• _Brano_
Ma alla domenica, con la bella stagione, i nonni ricevevano inviti a pranzo da amici e conoscenti anche di fuori Treviso e mi portavano con loro. Ero la prima nipote. Il nonno, quando era necessario, prendeva un’auto a noleggio con autista. Lui si sedeva davanti, e la nonna e io, dietro. E qui i ricordi mi inondano dei profumi che ci avvolgevano solo all’entrata delle belle case alla veneziana che ci accoglievano:grande salone di entrata con le stanze ai lati; di solito la sala da pranzo era la prima laterale; la cucina, invece, in fondo al salone, in una zona riservata al personale di servizio. I profumi della cucina, dai cibi cotti in forno ai mazzetti di erbe, essiccate o meno, appese ai vari scaffali, si diffondevano in tutto il piano terra.

I profumi erano quelli dell’accoglienza, della convivialità, del piacere di conversare coi pié soto a tola e della riconoscenza per il lavoro che il nonno svolgeva nell’amministrare i  beni della famiglia.

• _Materiale da esaminare_

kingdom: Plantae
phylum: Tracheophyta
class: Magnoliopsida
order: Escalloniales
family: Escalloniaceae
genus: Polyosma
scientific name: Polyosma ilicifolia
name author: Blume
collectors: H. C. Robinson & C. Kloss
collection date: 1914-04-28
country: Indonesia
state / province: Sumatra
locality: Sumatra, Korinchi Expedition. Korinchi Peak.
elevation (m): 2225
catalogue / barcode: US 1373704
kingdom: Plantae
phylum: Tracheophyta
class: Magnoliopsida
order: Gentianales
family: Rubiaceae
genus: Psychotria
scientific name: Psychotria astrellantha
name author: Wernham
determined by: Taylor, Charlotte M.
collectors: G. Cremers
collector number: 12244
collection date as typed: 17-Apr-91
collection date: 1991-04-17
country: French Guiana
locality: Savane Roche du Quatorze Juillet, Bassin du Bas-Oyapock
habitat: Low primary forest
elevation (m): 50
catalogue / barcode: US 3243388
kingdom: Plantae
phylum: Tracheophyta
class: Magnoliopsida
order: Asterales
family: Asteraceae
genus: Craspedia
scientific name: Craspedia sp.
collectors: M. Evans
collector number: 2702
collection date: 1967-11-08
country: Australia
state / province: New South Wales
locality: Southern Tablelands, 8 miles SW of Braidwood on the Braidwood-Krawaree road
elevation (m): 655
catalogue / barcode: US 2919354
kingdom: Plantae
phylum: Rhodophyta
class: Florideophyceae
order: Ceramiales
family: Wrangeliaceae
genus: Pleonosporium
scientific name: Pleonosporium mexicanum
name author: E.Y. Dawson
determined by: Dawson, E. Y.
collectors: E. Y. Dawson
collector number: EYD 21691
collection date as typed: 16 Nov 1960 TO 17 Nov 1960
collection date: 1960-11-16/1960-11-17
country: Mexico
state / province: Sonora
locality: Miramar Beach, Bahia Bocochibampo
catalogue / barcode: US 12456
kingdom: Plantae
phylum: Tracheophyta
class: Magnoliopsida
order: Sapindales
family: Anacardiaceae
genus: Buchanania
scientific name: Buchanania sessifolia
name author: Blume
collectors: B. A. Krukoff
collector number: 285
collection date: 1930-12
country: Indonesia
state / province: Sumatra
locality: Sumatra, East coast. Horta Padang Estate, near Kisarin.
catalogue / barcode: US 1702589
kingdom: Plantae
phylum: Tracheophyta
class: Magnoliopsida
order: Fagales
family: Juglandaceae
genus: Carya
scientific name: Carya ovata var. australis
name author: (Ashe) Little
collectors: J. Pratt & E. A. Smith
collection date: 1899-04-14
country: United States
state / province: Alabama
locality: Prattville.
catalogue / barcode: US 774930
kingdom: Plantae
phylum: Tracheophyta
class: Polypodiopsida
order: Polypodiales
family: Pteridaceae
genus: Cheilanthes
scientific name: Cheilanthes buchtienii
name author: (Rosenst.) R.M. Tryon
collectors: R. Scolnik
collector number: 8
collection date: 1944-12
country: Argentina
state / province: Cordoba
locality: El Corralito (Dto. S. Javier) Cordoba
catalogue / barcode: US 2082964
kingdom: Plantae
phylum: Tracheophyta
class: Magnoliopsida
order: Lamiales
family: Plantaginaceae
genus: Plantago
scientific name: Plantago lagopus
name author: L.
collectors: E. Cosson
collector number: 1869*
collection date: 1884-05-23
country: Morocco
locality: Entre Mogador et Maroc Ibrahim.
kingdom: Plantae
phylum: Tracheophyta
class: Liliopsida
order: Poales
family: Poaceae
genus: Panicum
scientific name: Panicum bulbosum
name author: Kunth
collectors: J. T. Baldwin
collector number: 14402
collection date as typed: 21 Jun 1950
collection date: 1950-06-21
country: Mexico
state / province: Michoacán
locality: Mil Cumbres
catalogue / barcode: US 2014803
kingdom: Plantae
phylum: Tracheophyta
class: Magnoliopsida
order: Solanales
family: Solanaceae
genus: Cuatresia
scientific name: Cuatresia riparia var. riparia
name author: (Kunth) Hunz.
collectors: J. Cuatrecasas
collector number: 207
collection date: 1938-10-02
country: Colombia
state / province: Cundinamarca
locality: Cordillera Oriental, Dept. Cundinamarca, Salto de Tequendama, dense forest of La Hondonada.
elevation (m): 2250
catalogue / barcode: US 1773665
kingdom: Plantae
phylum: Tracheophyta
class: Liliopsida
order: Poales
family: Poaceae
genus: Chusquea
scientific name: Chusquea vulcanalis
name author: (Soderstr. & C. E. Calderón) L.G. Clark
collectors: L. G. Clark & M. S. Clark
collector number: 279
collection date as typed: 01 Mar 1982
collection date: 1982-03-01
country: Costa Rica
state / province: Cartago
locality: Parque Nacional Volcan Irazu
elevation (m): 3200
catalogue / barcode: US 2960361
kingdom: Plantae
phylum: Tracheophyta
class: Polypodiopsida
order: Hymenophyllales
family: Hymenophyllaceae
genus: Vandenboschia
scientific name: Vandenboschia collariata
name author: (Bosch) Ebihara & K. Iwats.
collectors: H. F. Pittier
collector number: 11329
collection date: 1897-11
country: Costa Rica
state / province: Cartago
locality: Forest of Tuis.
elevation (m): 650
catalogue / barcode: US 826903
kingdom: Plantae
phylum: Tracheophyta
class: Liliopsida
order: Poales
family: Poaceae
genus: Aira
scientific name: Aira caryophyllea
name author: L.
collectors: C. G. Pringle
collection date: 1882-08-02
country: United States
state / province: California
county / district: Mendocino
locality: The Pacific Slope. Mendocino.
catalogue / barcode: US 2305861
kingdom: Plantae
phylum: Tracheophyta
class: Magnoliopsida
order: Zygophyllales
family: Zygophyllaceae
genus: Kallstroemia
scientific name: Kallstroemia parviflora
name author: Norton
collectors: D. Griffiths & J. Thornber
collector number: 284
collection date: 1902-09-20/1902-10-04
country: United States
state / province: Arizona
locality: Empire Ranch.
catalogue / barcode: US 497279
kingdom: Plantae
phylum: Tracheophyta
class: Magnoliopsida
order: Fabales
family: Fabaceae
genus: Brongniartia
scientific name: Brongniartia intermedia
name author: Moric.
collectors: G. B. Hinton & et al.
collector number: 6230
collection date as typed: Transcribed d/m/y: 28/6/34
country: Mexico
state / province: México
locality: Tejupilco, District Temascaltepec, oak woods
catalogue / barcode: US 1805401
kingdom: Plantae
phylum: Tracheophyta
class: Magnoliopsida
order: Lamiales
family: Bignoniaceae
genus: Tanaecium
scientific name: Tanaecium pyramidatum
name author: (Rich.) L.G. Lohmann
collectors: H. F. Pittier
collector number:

• _Consegna_
Puoi riportare il brano, tutto da "I profumi erano" giù fino a "beni della famiglia.", scambiando "riconoscenza" con "gratitudine"? Il materiale non ha alcun legame con il brano.

• _Soluzione_
I profumi erano quelli dell’accoglienza, della convivialità, del piacere di conversare coi pié soto a tola e della gratitudine per il lavoro che il nonno svolgeva nell’amministrare i  beni della famiglia.